Explain BFS and DFS in terms of backtracking
Wikipedia about Depth First Search:
Depth-first search (DFS) is an algorithm for traversing or searching a tree, tree structure, or graph. One starts at the root (selecting some node as the root in the graph case) and explores as far as possible along each branch before backtracking.
So what is Breadth First Search?
"an algorithm that choose a starting node, checks all nodes backtracks, chooses the shortest path, chose neighbour nodes backtracks, chose the shortest path, finally finds the optimal path because of traversing each path due to continuous backtracking.
Regex find's pruning -- backtracking?
The term backtracking confuses due to its variety of use. UNIX's find pruning an SO-user explained with backtracking. Regex Buddy uses the term "catastrophic backtracking" if you do not limit the scope of your Regexes. It seems to be a too widely used umbrella-term. So:
- How do you define "backtracking" specifically for Graph Theory?

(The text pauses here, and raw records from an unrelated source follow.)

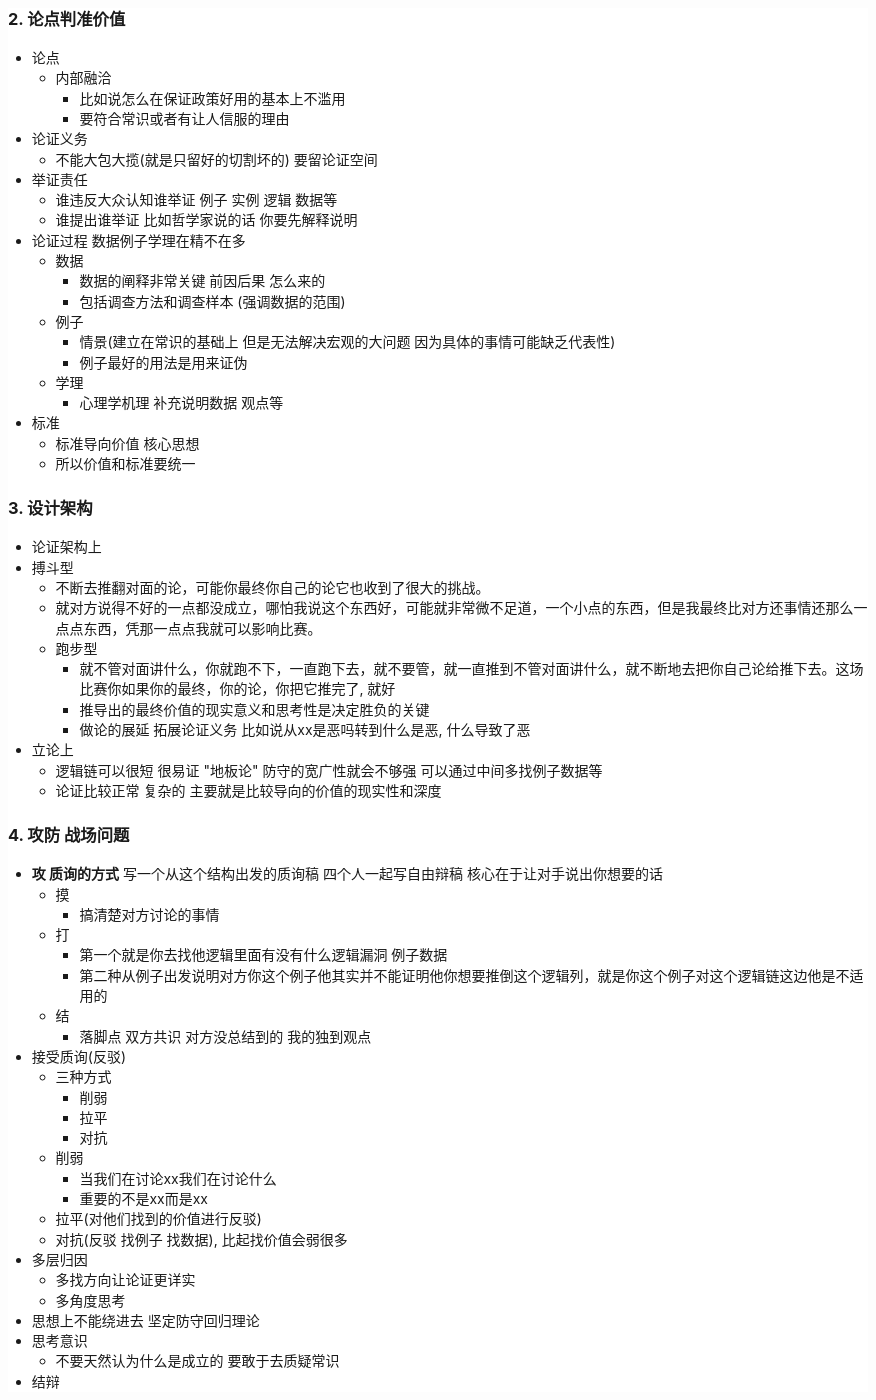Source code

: ### 2. 论点判准价值
   -  论点
      - 内部融洽
        - 比如说怎么在保证政策好用的基本上不滥用
        - 要符合常识或者有让人信服的理由
   - 论证义务
     - 不能大包大揽(就是只留好的切割坏的) 要留论证空间
   - 举证责任
     - 谁违反大众认知谁举证 例子 实例 逻辑 数据等
     - 谁提出谁举证  比如哲学家说的话 你要先解释说明
   - 论证过程 数据例子学理在精不在多
     - 数据
       - 数据的阐释非常关键 前因后果 怎么来的 
       - 包括调查方法和调查样本 (强调数据的范围)
     - 例子 
       - 情景(建立在常识的基础上 但是无法解决宏观的大问题 因为具体的事情可能缺乏代表性)
       - 例子最好的用法是用来证伪
     - 学理
       - 心理学机理 补充说明数据 观点等
   - 标准
     - 标准导向价值 核心思想
     - 所以价值和标准要统一

### 3. 设计架构
   - 论证架构上
   - 搏斗型
       - 不断去推翻对面的论，可能你最终你自己的论它也收到了很大的挑战。
       - 就对方说得不好的一点都没成立，哪怕我说这个东西好，可能就非常微不足道，一个小点的东西，但是我最终比对方还事情还那么一点点东西，凭那一点点我就可以影响比赛。
     - 跑步型
       - 就不管对面讲什么，你就跑不下，一直跑下去，就不要管，就一直推到不管对面讲什么，就不断地去把你自己论给推下去。这场比赛你如果你的最终，你的论，你把它推完了, 就好
       - 推导出的最终价值的现实意义和思考性是决定胜负的关键
       - 做论的展延 拓展论证义务 比如说从xx是恶吗转到什么是恶, 什么导致了恶
   - 立论上
       - 逻辑链可以很短 很易证 "地板论" 防守的宽广性就会不够强 可以通过中间多找例子数据等
       - 论证比较正常 复杂的 主要就是比较导向的价值的现实性和深度
  
### 4. 攻防 战场问题
   - **攻 质询的方式** 写一个从这个结构出发的质询稿 四个人一起写自由辩稿 核心在于让对手说出你想要的话
     - 摸
       - 搞清楚对方讨论的事情
     - 打
       - 第一个就是你去找他逻辑里面有没有什么逻辑漏洞 例子数据
       - 第二种从例子出发说明对方你这个例子他其实并不能证明他你想要推倒这个逻辑列，就是你这个例子对这个逻辑链这边他是不适用的 
     - 结
       - 落脚点 双方共识 对方没总结到的 我的独到观点
   - 接受质询(反驳)
     - 三种方式
       - 削弱
       - 拉平
       - 对抗
     - 削弱
       - 当我们在讨论xx我们在讨论什么
       - 重要的不是xx而是xx
     - 拉平(对他们找到的价值进行反驳) 
     - 对抗(反驳 找例子 找数据), 比起找价值会弱很多
   - 多层归因
     - 多找方向让论证更详实
     - 多角度思考
   - 思想上不能绕进去 坚定防守回归理论
   - 思考意识
     - 不要天然认为什么是成立的 要敢于去质疑常识
   - 结辩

- What is "backtracking" in Breadth First Search and Depth First Search?
[Added]
Good definitions about backtracking and examples
- The Brute-force method
- Stallman's(?) invented term "dependency-directed backtracking"
- Backtracking and regex example
- Depth First Search definition.
Answer
The confusion comes in because backtracking is something that happens during search, but it also refers to a specific problem-solving technique where a lot of backtracking is done. Such programs are called backtrackers.
Picture driving into a neighborhood, always taking the first turn you see (let's assume there are no loops) until you hit a dead end, at which point you drive back to the intersection of the next unvisited street. This the "first" kind of backtracking, and it's roughly equivalent to colloquial usage of the word.
The more specific usage refers to a problem-solving strategy that is similar to depth-first search but backtracks when it realizes that it's not worth continuing down some subtree.
Put another way -- a naive DFS blindly visits each node until it reaches the goal. Yes, it "backtracks" on leaf nodes. But a backtracker also backtracks on useless branches. One example is searching a Boggle board for words. Each tile is surrounded by 8 others, so the tree is huge, and naive DFS can take too long. But when we see a combination like "ZZQ," we can safely stop searching from this point, since adding more letters won't make that a word.
I love these lectures by Prof. Julie Zelenski. She solves 8 queens, a sudoku puzzle, and a number substitution puzzle using backtracking, and everything is nicely animated. Programming Abstractions, Lecture 10 Programming Abstractions, Lecture 11
A tree is a graph where any two vertices only have one path between them. This eliminates the possibility of cycles. When you're searching a graph, you will usually have some logic to eliminate cycles anyway, so the behavior is the same. Also, with a directed graph, you can't follow edges in the "wrong" direction.
From what I can tell, in the Stallman paper they developed a logic system that doesn't just say "yes" or "no" on a query but actually suggests fixes for incorrect queries by making the smallest number of changes. You can kind of see where the first definition of backtracking might come into play.